Instructions for the task
In the listing, rewrite the stretch from the line containing "text Example : [94, 879, 1181, 905]" through the line containing "text Menu Help", swapping every "path" for "location" and leaving everything else unchanged.

Excerpts from a layout annotation set:
============================================================

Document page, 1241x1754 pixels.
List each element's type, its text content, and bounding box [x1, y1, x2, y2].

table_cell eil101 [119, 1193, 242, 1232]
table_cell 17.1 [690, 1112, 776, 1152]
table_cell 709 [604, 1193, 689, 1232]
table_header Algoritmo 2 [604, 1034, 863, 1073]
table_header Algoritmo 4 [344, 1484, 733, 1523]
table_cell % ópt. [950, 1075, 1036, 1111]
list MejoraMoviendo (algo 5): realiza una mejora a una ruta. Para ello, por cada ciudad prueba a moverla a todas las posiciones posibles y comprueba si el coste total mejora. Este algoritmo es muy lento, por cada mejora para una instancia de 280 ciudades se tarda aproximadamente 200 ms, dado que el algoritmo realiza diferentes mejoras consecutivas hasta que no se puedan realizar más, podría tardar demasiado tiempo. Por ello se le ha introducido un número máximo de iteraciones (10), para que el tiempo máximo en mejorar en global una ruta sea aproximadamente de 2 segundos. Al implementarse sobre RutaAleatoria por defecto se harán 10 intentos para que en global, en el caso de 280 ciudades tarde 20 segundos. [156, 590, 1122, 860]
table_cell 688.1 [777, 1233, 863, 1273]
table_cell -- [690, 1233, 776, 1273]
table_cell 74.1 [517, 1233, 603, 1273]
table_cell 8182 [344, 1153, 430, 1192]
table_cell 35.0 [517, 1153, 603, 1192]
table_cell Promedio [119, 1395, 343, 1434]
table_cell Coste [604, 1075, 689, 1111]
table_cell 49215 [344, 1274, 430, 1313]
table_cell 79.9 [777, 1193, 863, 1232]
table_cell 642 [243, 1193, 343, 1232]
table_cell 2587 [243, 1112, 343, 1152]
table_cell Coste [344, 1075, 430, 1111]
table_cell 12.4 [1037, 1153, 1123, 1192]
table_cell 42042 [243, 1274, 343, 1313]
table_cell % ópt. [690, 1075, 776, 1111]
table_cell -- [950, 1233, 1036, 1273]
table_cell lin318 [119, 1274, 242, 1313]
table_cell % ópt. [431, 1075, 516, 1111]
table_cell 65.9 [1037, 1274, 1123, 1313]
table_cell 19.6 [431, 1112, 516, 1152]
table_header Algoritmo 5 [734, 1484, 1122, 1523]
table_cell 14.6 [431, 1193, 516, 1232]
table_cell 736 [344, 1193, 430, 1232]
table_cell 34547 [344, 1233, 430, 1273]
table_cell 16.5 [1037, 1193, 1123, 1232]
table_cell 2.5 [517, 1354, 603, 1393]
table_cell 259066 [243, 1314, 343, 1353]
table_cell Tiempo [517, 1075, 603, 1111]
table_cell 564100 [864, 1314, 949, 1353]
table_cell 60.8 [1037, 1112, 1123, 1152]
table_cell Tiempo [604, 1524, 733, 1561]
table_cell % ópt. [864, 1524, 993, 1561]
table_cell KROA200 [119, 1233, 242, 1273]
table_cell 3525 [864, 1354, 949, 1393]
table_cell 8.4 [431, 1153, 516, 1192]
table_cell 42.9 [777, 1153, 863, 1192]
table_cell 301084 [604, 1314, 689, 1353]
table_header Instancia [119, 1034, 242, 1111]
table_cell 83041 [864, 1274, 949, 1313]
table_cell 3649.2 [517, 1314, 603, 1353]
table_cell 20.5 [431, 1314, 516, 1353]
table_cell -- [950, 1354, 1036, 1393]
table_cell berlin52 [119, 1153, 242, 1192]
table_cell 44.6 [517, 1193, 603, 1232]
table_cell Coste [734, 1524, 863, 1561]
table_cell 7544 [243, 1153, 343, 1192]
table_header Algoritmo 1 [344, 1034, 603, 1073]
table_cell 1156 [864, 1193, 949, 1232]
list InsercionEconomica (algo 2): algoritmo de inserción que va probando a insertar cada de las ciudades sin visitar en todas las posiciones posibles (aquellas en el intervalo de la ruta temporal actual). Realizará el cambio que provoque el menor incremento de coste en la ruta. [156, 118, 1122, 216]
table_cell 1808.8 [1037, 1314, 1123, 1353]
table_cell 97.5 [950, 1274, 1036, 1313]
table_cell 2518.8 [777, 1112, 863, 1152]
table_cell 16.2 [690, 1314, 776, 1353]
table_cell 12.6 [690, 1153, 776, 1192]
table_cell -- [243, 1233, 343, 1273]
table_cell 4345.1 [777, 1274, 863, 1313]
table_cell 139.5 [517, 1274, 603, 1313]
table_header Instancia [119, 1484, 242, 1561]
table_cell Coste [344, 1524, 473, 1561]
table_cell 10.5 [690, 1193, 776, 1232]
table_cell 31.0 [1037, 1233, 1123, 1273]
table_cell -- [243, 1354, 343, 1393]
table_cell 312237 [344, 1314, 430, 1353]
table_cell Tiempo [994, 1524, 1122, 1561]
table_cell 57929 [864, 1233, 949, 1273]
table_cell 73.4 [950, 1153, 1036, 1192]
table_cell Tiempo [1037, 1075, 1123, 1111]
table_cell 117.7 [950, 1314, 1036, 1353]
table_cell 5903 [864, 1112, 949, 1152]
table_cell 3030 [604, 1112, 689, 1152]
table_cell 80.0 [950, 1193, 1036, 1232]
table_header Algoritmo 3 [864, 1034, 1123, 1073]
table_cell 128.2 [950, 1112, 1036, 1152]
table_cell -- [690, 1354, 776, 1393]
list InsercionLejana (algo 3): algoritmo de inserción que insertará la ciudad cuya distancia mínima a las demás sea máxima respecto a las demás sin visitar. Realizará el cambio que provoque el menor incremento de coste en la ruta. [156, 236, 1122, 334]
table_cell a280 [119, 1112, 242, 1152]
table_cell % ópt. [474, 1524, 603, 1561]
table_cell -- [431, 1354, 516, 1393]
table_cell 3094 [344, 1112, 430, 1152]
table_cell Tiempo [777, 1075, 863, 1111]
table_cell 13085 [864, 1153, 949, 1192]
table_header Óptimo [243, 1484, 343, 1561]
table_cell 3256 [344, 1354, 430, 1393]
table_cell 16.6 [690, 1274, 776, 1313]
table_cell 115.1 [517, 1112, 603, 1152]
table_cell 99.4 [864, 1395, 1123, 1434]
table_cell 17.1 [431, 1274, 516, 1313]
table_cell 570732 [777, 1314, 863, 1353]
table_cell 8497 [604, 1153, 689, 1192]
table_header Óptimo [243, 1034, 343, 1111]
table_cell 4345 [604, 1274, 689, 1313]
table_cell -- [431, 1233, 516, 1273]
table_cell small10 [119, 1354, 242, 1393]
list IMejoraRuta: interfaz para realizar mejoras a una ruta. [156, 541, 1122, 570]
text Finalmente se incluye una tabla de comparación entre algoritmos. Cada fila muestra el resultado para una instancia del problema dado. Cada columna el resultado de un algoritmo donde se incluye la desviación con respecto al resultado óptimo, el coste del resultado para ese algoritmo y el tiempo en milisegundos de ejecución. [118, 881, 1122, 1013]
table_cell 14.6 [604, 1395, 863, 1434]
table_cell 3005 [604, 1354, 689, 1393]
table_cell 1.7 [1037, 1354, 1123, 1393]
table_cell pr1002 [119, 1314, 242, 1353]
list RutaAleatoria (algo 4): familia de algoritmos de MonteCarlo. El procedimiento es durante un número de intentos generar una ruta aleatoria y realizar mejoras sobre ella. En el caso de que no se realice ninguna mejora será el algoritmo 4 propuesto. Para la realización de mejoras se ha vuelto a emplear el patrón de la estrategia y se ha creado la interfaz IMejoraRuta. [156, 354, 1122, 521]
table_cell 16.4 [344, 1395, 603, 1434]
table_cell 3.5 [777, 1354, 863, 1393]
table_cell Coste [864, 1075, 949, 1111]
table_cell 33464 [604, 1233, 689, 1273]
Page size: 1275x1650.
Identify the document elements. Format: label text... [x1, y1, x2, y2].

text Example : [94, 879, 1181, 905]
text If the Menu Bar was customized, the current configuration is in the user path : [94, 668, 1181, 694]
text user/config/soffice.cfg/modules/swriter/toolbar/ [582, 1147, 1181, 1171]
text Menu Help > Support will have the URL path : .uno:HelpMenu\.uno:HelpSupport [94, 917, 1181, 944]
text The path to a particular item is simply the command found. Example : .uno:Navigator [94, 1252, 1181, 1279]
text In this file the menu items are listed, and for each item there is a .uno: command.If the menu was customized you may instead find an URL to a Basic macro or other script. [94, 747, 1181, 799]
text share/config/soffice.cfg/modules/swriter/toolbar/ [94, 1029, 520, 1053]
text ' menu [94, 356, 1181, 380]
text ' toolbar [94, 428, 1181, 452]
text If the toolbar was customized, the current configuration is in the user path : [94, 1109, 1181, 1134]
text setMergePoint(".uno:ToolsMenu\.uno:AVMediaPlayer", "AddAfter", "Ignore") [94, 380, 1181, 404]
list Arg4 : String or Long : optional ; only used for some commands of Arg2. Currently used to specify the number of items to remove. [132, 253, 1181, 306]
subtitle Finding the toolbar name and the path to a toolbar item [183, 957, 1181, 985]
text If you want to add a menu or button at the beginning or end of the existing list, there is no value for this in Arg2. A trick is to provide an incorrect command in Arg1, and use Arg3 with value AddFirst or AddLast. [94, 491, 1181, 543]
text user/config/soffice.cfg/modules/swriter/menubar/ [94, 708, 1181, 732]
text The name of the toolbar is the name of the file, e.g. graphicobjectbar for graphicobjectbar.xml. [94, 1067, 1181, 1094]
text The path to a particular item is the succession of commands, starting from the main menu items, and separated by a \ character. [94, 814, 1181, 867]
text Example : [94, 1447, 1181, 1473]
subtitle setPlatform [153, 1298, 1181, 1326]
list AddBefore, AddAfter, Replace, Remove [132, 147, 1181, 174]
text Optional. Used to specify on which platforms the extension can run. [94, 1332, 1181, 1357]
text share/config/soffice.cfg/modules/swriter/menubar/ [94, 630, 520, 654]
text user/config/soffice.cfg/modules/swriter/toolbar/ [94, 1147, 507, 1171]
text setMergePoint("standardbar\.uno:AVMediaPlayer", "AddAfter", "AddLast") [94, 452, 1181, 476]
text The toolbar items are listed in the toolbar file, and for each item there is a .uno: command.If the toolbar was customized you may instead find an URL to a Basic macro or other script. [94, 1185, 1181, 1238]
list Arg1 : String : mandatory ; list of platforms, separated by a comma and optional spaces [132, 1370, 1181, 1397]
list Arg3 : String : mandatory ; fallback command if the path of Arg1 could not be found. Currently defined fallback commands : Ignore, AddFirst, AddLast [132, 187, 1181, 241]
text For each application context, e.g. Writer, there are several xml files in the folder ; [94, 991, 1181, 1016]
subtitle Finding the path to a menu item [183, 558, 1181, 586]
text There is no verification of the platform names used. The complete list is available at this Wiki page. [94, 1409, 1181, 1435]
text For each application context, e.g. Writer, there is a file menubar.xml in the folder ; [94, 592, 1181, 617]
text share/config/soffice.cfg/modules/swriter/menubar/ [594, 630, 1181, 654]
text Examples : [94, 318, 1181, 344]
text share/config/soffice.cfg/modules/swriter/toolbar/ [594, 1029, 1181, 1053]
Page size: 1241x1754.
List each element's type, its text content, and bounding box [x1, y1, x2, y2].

============================================================

Answer to this problem
text Example : [94, 879, 1181, 905]
text If the Menu Bar was customized, the current configuration is in the user location : [94, 668, 1181, 694]
text user/config/soffice.cfg/modules/swriter/toolbar/ [582, 1147, 1181, 1171]
text Menu Help > Support will have the URL location : .uno:HelpMenu\.uno:HelpSupport [94, 917, 1181, 944]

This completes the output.